■ **Task requirements**
Copy word for word the lines in the records below, starting at the line with "Figure 1. Scheme" and ending at the line with "Table 15. Results". Skip the pictures.

◆ ◆ ◆

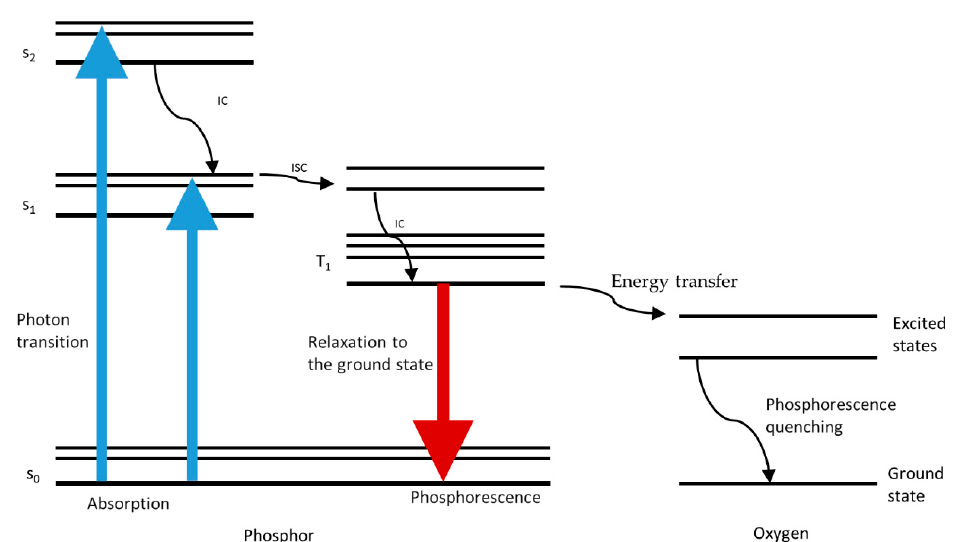
Figure A1. Simplified Jablonski diagram shows phosphorescent generation and main energy transitions during measurement. S 0 : Ground state of the phosphor; S 1 : First excited singlet states of the phosphor; S 2 : Second excited singlet states of the phosphor; T 1 : The excited triplet state of the phosphor; IC: Internal Conversion; ISC: Inter-system Crossing.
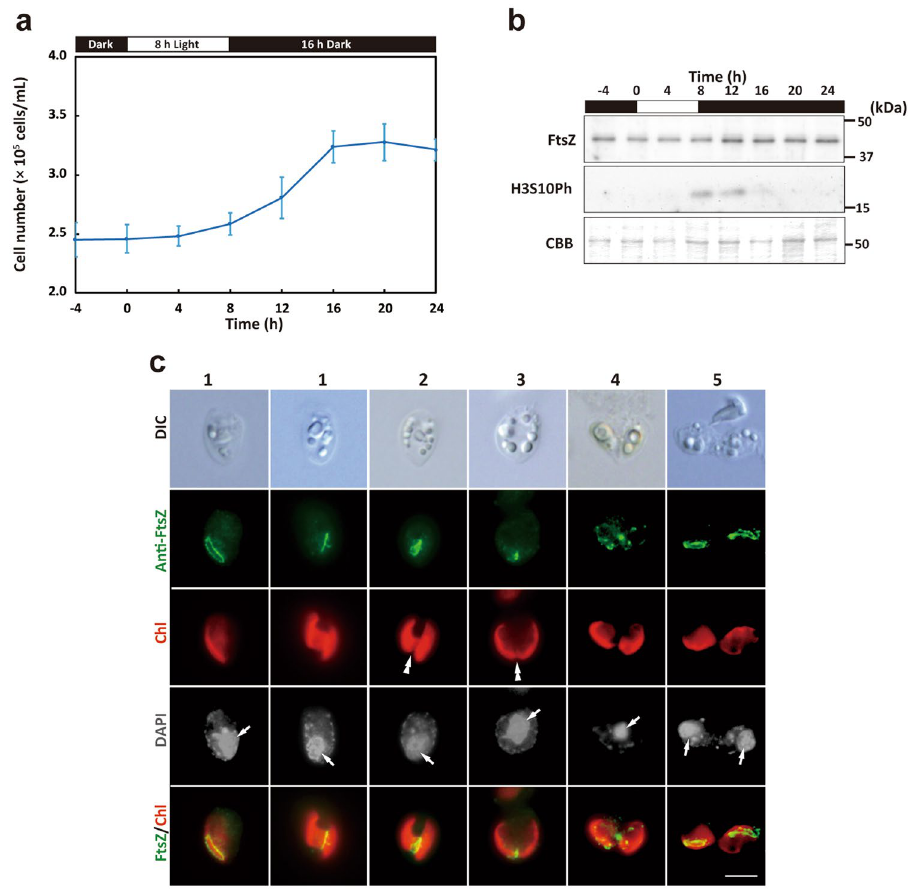
Figure 5. Change in the level and localization of nucleomorph-encoded FtsZ in the synchronous G . theta culture. ( a ) Change in the cell density in the culture synchronized by the 8-h light/16-h dark cycle. The error bar represents standard deviation of six technical replicates. ( b ) Immunoblot analysis showing the change in the FtsZ protein level and the level of histone H3 that is phosphorylated at serine 10 (H3S10ph) in the synchronous culture. Coomassie Brilliant Blue (CBB) staining is shown as the loading control. ( c ) Immunofluorescent micrographs showing the localization of FtsZ in the synchronized cells. DIC, images of differential interference contact; Anti-FtsZ, nucleomorph-encoded FtsZ detected with the antibody; Chl, chloroplast autofluorescence; DAPI, DNA stained with DAPI; FtsZ/Chl, merged images of Anti-FtsZ and Chl. The double arrowhead indicates constriction of the chloroplast division site. The arrow indicates DAPI signal of the nucleus. Scale bar = 5 µ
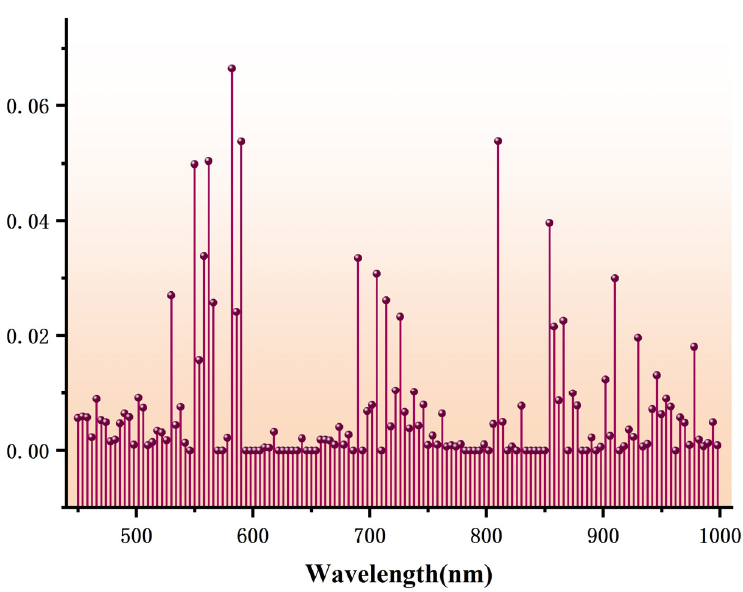
Figure 11. XGBoost contribution rate evaluation results of the SSR data.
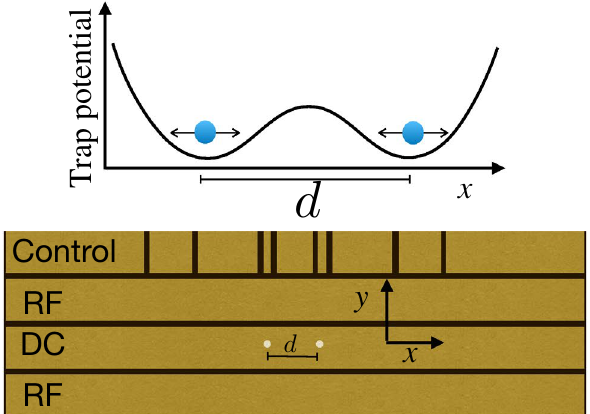
Figure 1. Scheme of two interacting trapped ions with the same charge q . Each ion is confined in a potential well along of coordinate x and separated by a distance d . Schematic diagram based on Ref. 37 , where the trap electrodes are placed in a single plane of a chip-based trap 46 . The RF and DC electrodes are placed to form a pseudopotential minimum above the surface, with the longitudinal confinement and multiple regions of confinement guaranteed by DC end caps, alternating with RF voltages, as depicted by the Control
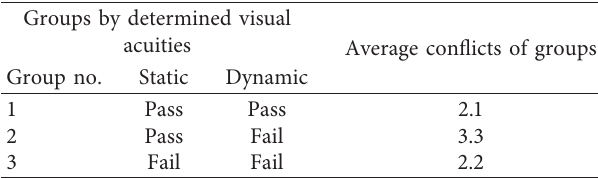
Table 5: Comparison of driving conflicts according to visual acuity performance. Groups by determined visual acuities Group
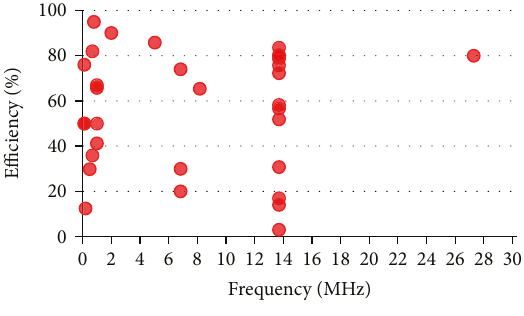
Figure 5: E ffi ciency versus delivered power.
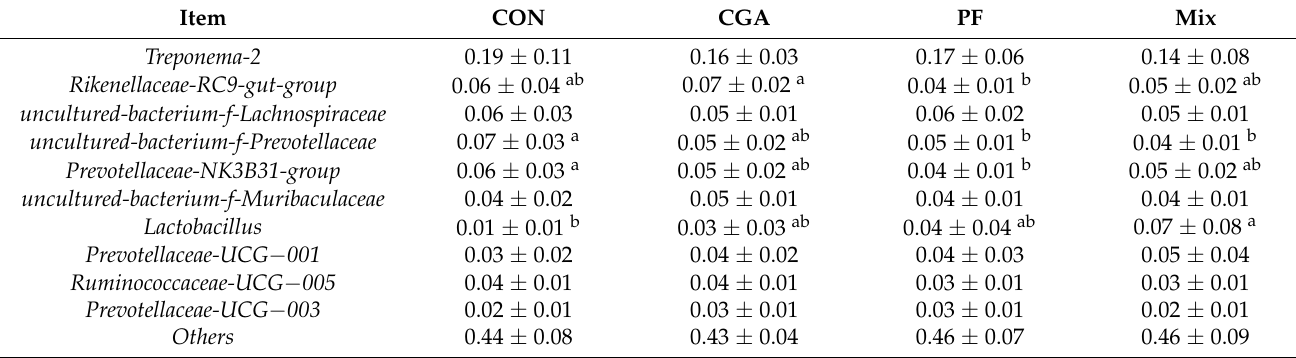
Table 4. Annotation and taxonomic analysis of rectal species in finishing pigs (genus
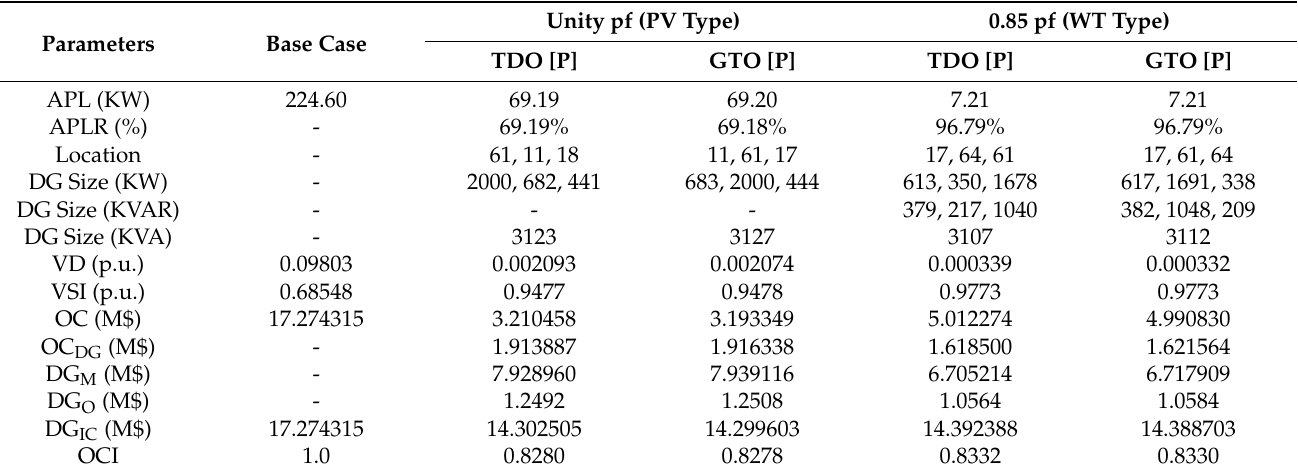
Table 15. Results of OADG for a 69-bus RDN for MOF at unity pf (PV Type) and 0.85 pf (WT type) in a CP load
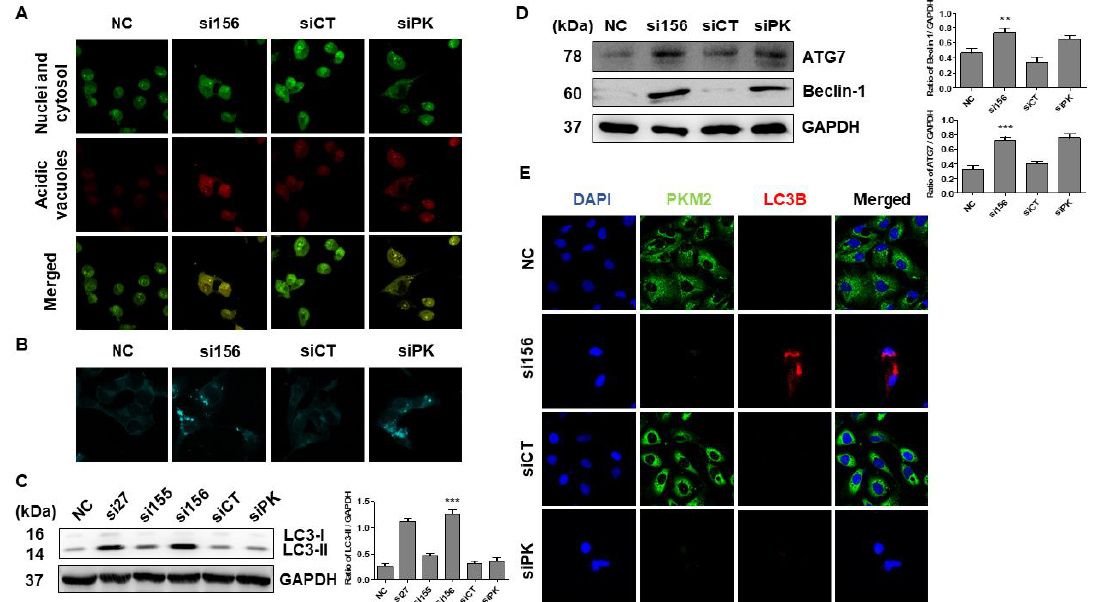
Figure 5. Evaluation of induction of autophagy after PKM2 expression knockdown. ( A ) 786-O cells were transfected with specified siRNAs and stained with acridine orange (1 μg/mL). Formation of acidic vesicular organelles (AVOs) was observed under a confocal microscope at 400× magnification. Fluorescent green staining in cytoplasm and nucleus and fluorescent bright red or orange-red staining of autophagic vacuoles were observed. ( B ) Analysis of autolysosome formation through MDC staining. Cells were transfected, stained with MDC (50 μM), and examined using confocal microscopy. Scale bars indicate 50 μm. ( C , D ) Western blot analysis of autophagic proteins in 786-O cells. Immunoblotting was performed using whole-cell lysates, and GAPDH was used as internal loading control. Representative blots are shown. Ratios of LC3-II/GAPDH and beclin 1/GAPDH were measured and depicted as bar graphs. One-way ANOVA was used to compare means of different groups. Differences between means were considered significant at p < 0.05 using Tukey’s multiple comparison test; ** p < 0.01, and *** p < 0.001 as compared with normal control cells. ( E ) Immunofluorescence analysis was performed to evaluate expression of light chain 3B (LC3B) after siRNA transfection and observed under a confocal microscope at 400× magnification. Higher LC3B expression (indicated by red fluorescence) was observed in si156-transfected cells than in siPK-transfected, normal control, and negative control cells. DAPI was used for nuclear staining. Alexa Fluor 488-conjugated goat anti-rabbit antibody and goat anti-mouse IgG (H+L) cross-adsorbed secondary antibody Rhodamine Red-X were used to detect PKM2 and LC3B, respectively.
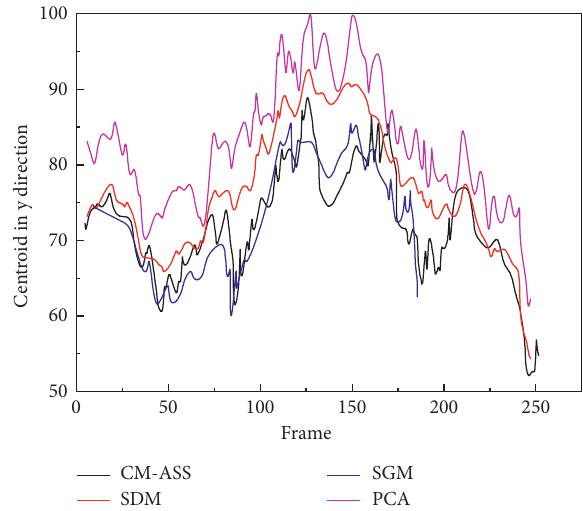
Figure 6: Comparison of trace results on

◆ ◆ ◆

■ **Answer for this exercise**
Figure 1. Scheme of two interacting trapped ions with the same charge q . Each ion is confined in a potential well along of coordinate x and separated by a distance d . Schematic diagram based on Ref. 37 , where the trap electrodes are placed in a single plane of a chip-based trap 46 . The RF and DC electrodes are placed to form a pseudopotential minimum above the surface, with the longitudinal confinement and multiple regions of confinement guaranteed by DC end caps, alternating with RF voltages, as depicted by the Control
Table 5: Comparison of driving conflicts according to visual acuity performance. Groups by determined visual acuities Group
Figure 5: E ffi ciency versus delivered power.
Table 4. Annotation and taxonomic analysis of rectal species in finishing pigs (genus
Table 15. Results of OADG for a 69-bus RDN for MOF at unity pf (PV Type) and 0.85 pf (WT type) in a CP load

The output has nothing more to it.